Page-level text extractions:
....

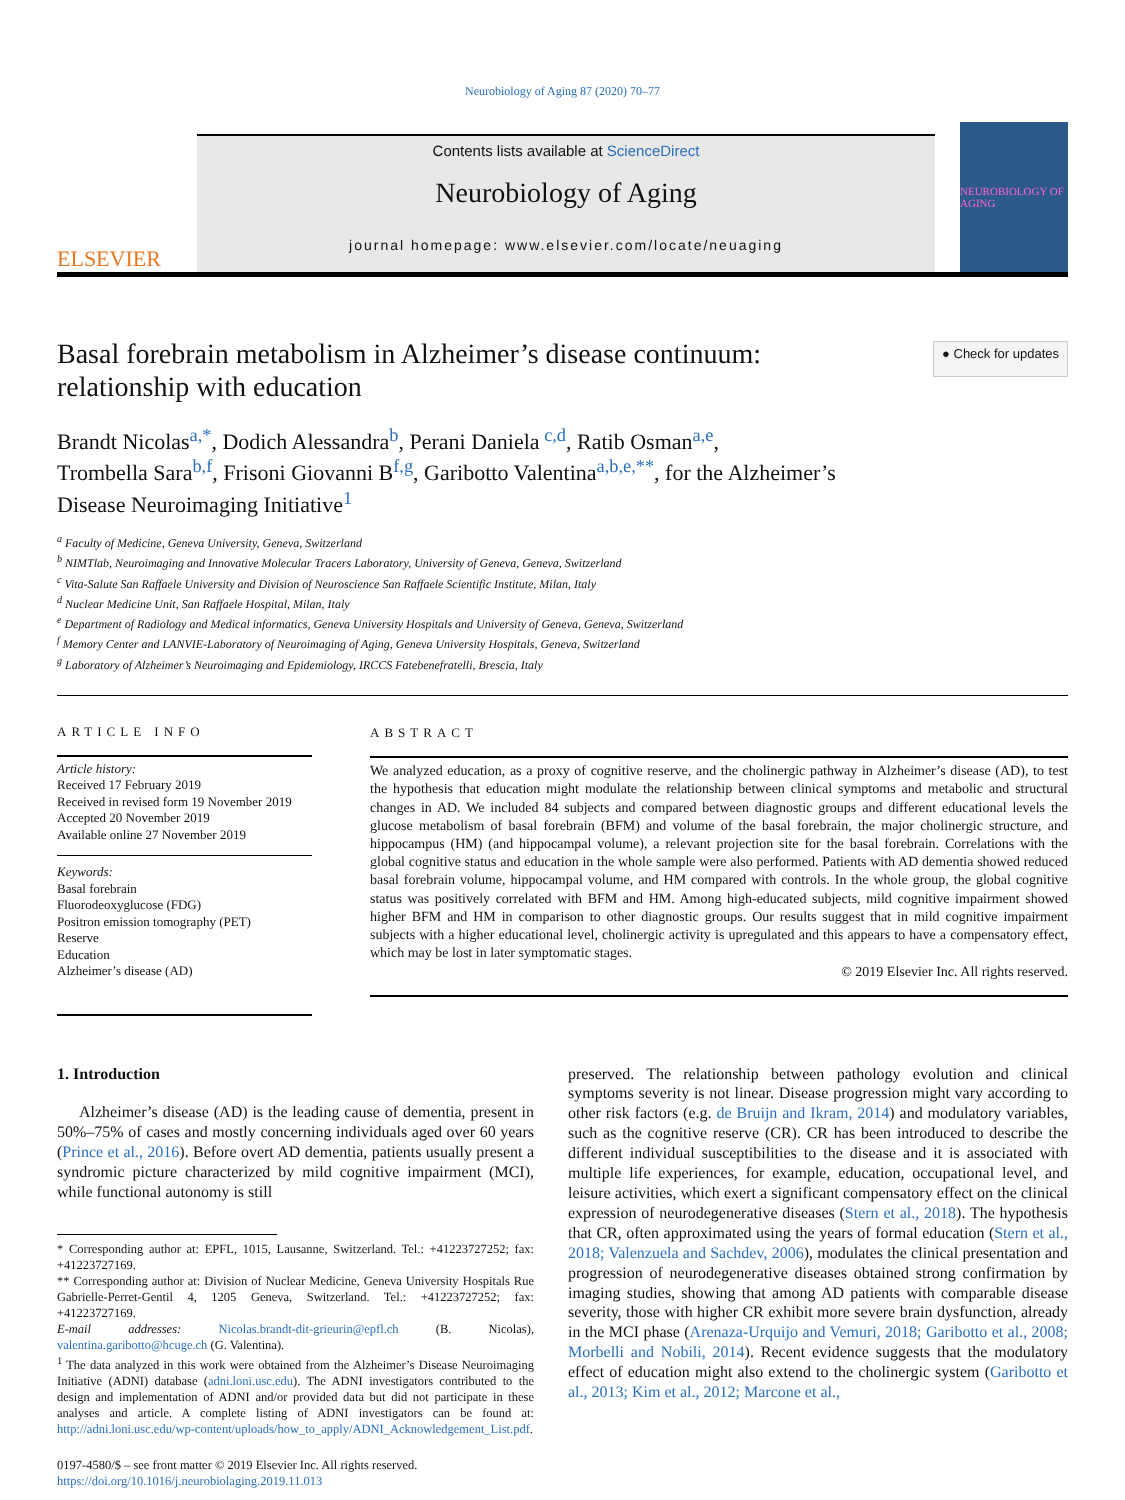Neurobiology of Aging 87 (2020) 70–77
ELSEVIER
Contents lists available at ScienceDirect
Neurobiology of Aging
journal homepage: www.elsevier.com/locate/neuaging
NEUROBIOLOGY OF AGING
Basal forebrain metabolism in Alzheimer’s disease continuum: relationship with education
● Check for updates
Brandt Nicolas<sup>a,*</sup>, Dodich Alessandra<sup>b</sup>, Perani Daniela<sup>c,d</sup>, Ratib Osman<sup>a,e</sup>,
Trombella Sara<sup>b,f</sup>, Frisoni Giovanni B<sup>f,g</sup>, Garibotto Valentina<sup>a,b,e,**</sup>, for the Alzheimer’s
Disease Neuroimaging Initiative<sup>1</sup>
<sup>a</sup> Faculty of Medicine, Geneva University, Geneva, Switzerland
<sup>b</sup> NIMTlab, Neuroimaging and Innovative Molecular Tracers Laboratory, University of Geneva, Geneva, Switzerland
<sup>c</sup> Vita-Salute San Raffaele University and Division of Neuroscience San Raffaele Scientific Institute, Milan, Italy
<sup>d</sup> Nuclear Medicine Unit, San Raffaele Hospital, Milan, Italy
<sup>e</sup> Department of Radiology and Medical informatics, Geneva University Hospitals and University of Geneva, Geneva, Switzerland
<sup>f</sup> Memory Center and LANVIE-Laboratory of Neuroimaging of Aging, Geneva University Hospitals, Geneva, Switzerland
<sup>g</sup> Laboratory of Alzheimer’s Neuroimaging and Epidemiology, IRCCS Fatebenefratelli, Brescia, Italy
ARTICLE INFO
Article history:
Received 17 February 2019
Received in revised form 19 November 2019
Accepted 20 November 2019
Available online 27 November 2019
Keywords:
Basal forebrain
Fluorodeoxyglucose (FDG)
Positron emission tomography (PET)
Reserve
Education
Alzheimer’s disease (AD)
ABSTRACT
We analyzed education, as a proxy of cognitive reserve, and the cholinergic pathway in Alzheimer’s disease (AD), to test the hypothesis that education might modulate the relationship between clinical symptoms and metabolic and structural changes in AD. We included 84 subjects and compared between diagnostic groups and different educational levels the glucose metabolism of basal forebrain (BFM) and volume of the basal forebrain, the major cholinergic structure, and hippocampus (HM) (and hippocampal volume), a relevant projection site for the basal forebrain. Correlations with the global cognitive status and education in the whole sample were also performed. Patients with AD dementia showed reduced basal forebrain volume, hippocampal volume, and HM compared with controls. In the whole group, the global cognitive status was positively correlated with BFM and HM. Among high-educated subjects, mild cognitive impairment showed higher BFM and HM in comparison to other diagnostic groups. Our results suggest that in mild cognitive impairment subjects with a higher educational level, cholinergic activity is upregulated and this appears to have a compensatory effect, which may be lost in later symptomatic stages.
© 2019 Elsevier Inc. All rights reserved.
1. Introduction
Alzheimer’s disease (AD) is the leading cause of dementia, present in 50%–75% of cases and mostly concerning individuals aged over 60 years (Prince et al., 2016). Before overt AD dementia, patients usually present a syndromic picture characterized by mild cognitive impairment (MCI), while functional autonomy is still
* Corresponding author at: EPFL, 1015, Lausanne, Switzerland. Tel.: +41223727252; fax: +41223727169.
** Corresponding author at: Division of Nuclear Medicine, Geneva University Hospitals Rue Gabrielle-Perret-Gentil 4, 1205 Geneva, Switzerland. Tel.: +41223727252; fax: +41223727169.
E-mail addresses: Nicolas.brandt-dit-grieurin@epfl.ch (B. Nicolas), valentina.garibotto@hcuge.ch (G. Valentina).
<sup>1</sup> The data analyzed in this work were obtained from the Alzheimer’s Disease Neuroimaging Initiative (ADNI) database (adni.loni.usc.edu). The ADNI investigators contributed to the design and implementation of ADNI and/or provided data but did not participate in these analyses and article. A complete listing of ADNI investigators can be found at: http://adni.loni.usc.edu/wp-content/uploads/how_to_apply/ADNI_Acknowledgement_List.pdf.
0197-4580/$ – see front matter © 2019 Elsevier Inc. All rights reserved.
https://doi.org/10.1016/j.neurobiolaging.2019.11.013
preserved. The relationship between pathology evolution and clinical symptoms severity is not linear. Disease progression might vary according to other risk factors (e.g. de Bruijn and Ikram, 2014) and modulatory variables, such as the cognitive reserve (CR). CR has been introduced to describe the different individual susceptibilities to the disease and it is associated with multiple life experiences, for example, education, occupational level, and leisure activities, which exert a significant compensatory effect on the clinical expression of neurodegenerative diseases (Stern et al., 2018). The hypothesis that CR, often approximated using the years of formal education (Stern et al., 2018; Valenzuela and Sachdev, 2006), modulates the clinical presentation and progression of neurodegenerative diseases obtained strong confirmation by imaging studies, showing that among AD patients with comparable disease severity, those with higher CR exhibit more severe brain dysfunction, already in the MCI phase (Arenaza-Urquijo and Vemuri, 2018; Garibotto et al., 2008; Morbelli and Nobili, 2014). Recent evidence suggests that the modulatory effect of education might also extend to the cholinergic system (Garibotto et al., 2013; Kim et al., 2012; Marcone et al.,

....

Required work:
Check each line above for the string "Laboratory" and copy the ones that have it.

Answer below:
<sup>b</sup> NIMTlab, Neuroimaging and Innovative Molecular Tracers Laboratory, University of Geneva, Geneva, Switzerland
<sup>f</sup> Memory Center and LANVIE-Laboratory of Neuroimaging of Aging, Geneva University Hospitals, Geneva, Switzerland
<sup>g</sup> Laboratory of Alzheimer’s Neuroimaging and Epidemiology, IRCCS Fatebenefratelli, Brescia, Italy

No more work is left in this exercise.